* **課題文**
○ ○ ○ ○ ○ ○ ○

今回の問題でクローズアップされているのが数値化された検査データだ。環境基準値を上回る数値が検出されたことが問題となっているが、この問題はどの分野でも日常生活でも起こり得る問題ではないだろうか。

我々が社会生活を行う上で評価基準となるのが数値だ。会社への貢献度を測る指標として売上が数値として判断されたり、学校では5段階表示された数値で成績の優劣が判断される。

また、その人を測る数値として年収や友人の数を評価基準にしている人も多いだろう。

数値が判断基準になるには理由がある。それは分かりやすいからだ。一目瞭然で優劣の判断を付けやすいことから、社会生活とは切っても切れない評価基準となったのだろう。

数値だけに頼る危うさ

しかし、数値データを過信することの危うさを豊洲移転問題が

今までの良いデータは何だったのか?このような意見が多かった点が数値だけの評価が危険であることを物語っている。

○ ○ ○ ○ ○ ○ ○

* **求められること**
上の数値による評価を論じた文章を、最後の文の後から書き継いでください。

* **与えられた項目**
○ ○ ○ ○ ○ ○ ○

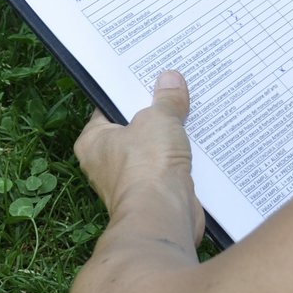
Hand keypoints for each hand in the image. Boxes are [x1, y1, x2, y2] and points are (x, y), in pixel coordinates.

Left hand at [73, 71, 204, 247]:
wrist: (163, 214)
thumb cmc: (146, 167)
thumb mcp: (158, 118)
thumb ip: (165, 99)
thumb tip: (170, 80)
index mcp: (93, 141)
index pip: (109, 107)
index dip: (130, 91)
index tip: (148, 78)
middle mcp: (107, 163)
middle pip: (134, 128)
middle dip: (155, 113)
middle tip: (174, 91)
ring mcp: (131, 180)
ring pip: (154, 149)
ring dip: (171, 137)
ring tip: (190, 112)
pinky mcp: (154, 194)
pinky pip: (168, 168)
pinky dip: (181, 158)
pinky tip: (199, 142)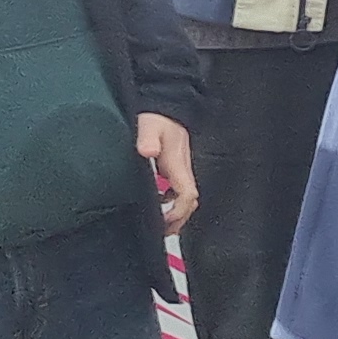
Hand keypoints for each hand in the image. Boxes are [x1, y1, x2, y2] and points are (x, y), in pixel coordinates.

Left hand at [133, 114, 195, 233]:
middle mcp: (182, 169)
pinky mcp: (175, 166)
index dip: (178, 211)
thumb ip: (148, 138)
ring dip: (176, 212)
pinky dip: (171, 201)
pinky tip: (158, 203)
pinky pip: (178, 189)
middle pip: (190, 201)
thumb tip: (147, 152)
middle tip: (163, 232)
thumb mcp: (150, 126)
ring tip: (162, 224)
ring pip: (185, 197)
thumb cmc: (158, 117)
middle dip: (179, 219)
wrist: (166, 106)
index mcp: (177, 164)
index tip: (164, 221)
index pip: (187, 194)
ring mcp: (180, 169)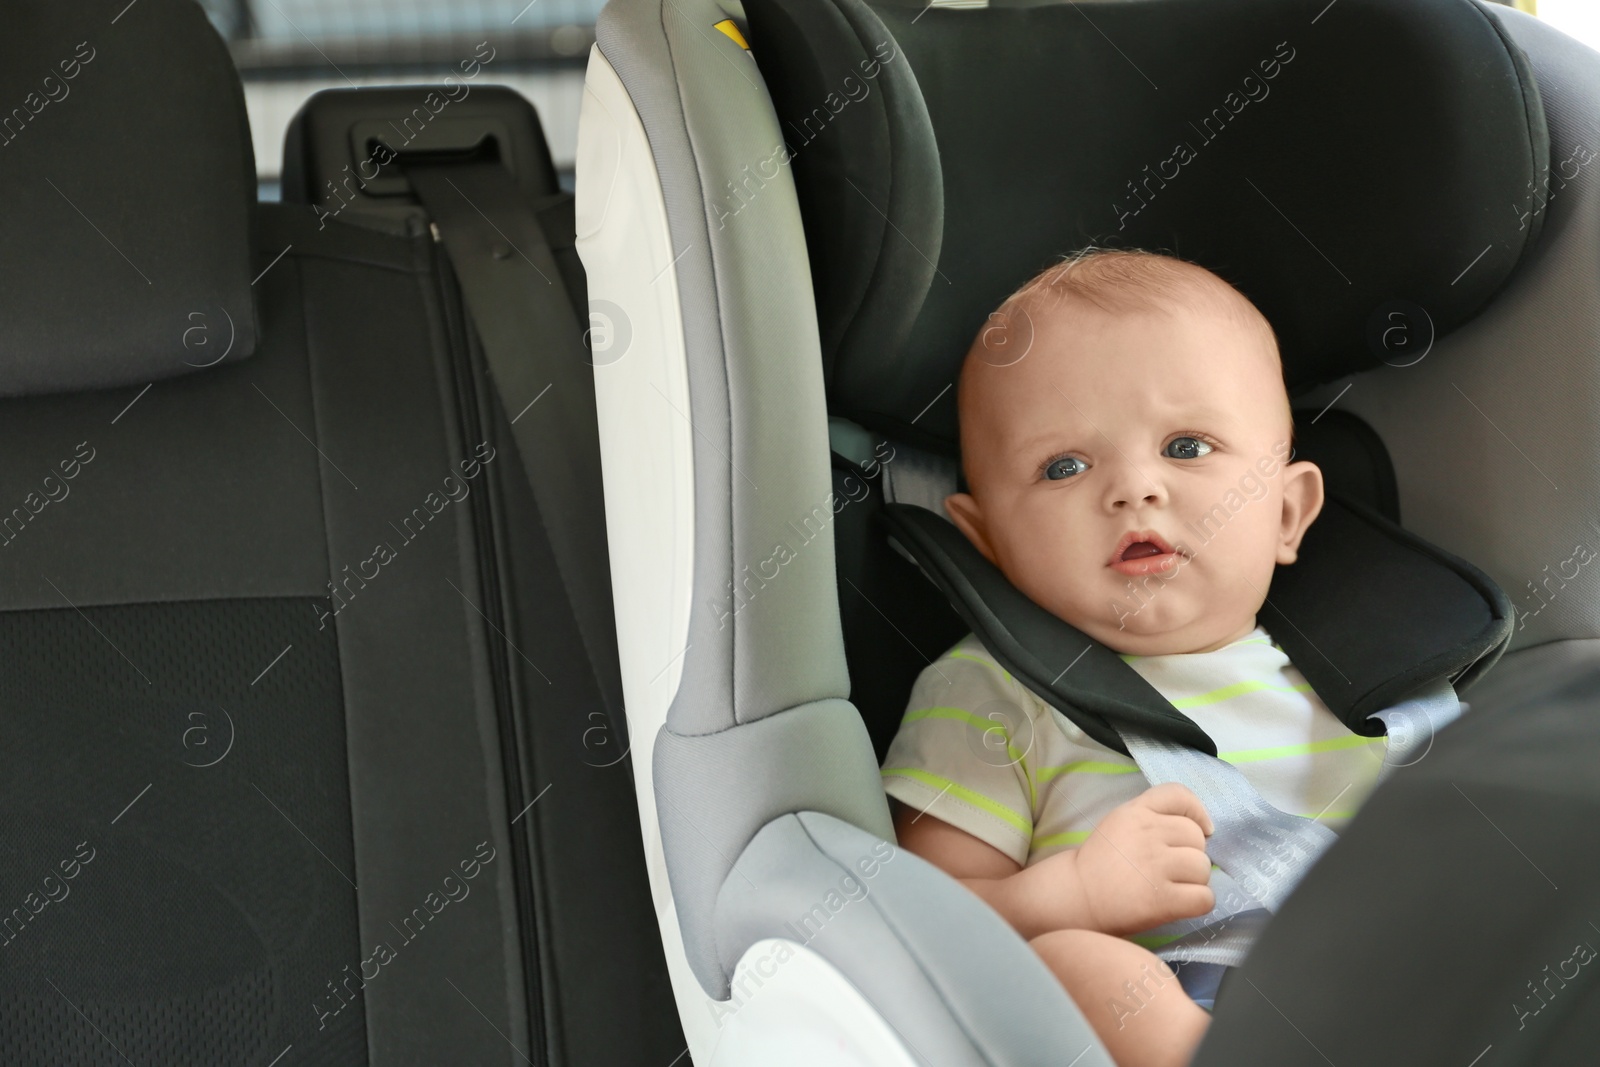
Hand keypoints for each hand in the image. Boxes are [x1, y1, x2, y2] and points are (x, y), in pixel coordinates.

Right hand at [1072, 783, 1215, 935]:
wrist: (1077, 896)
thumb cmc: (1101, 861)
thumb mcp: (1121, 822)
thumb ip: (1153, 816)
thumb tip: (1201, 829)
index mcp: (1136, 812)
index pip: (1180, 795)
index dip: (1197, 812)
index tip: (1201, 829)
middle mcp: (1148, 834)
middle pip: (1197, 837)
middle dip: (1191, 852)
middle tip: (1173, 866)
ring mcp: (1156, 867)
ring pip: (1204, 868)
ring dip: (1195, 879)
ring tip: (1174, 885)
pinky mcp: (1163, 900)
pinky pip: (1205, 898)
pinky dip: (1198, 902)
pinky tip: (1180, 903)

○ ○ ○ ○ ○ ○ ○

* **課題の解答**
今回の水質検査で悪い結果を提出した検査会社は、先の7回の調査とは別の会社が実施している。悪い結果が出た際、社内でも議論になったことだろう。まずは悪いデータを測定者自身が疑い、データの信憑性を確認する作業に入るだろう。地下水のくみ上げ方に問題はなかったか、検査工程に問題はなかったか、その他の点で、以前までの調査方法との相違点などを入念に洗い出したと思う。その結果を踏まえて悪いデータを提出したと思う。

悪いデータを公表することは良いデータ以上に労力が必要になるし、精神的にも辛い作業になる。今回の水質データ公表においても関係者は苦慮したと思う。

そんな苦労とは裏腹に悪い数値として今回のデータも取り扱われている。そこで問題となるのが数値における判断基準である。悪いデータが出て初めて良いデータが疑われる。水のくみ方の問題や検査方法の問題など悪い数値が出て初めて議論の対象となった。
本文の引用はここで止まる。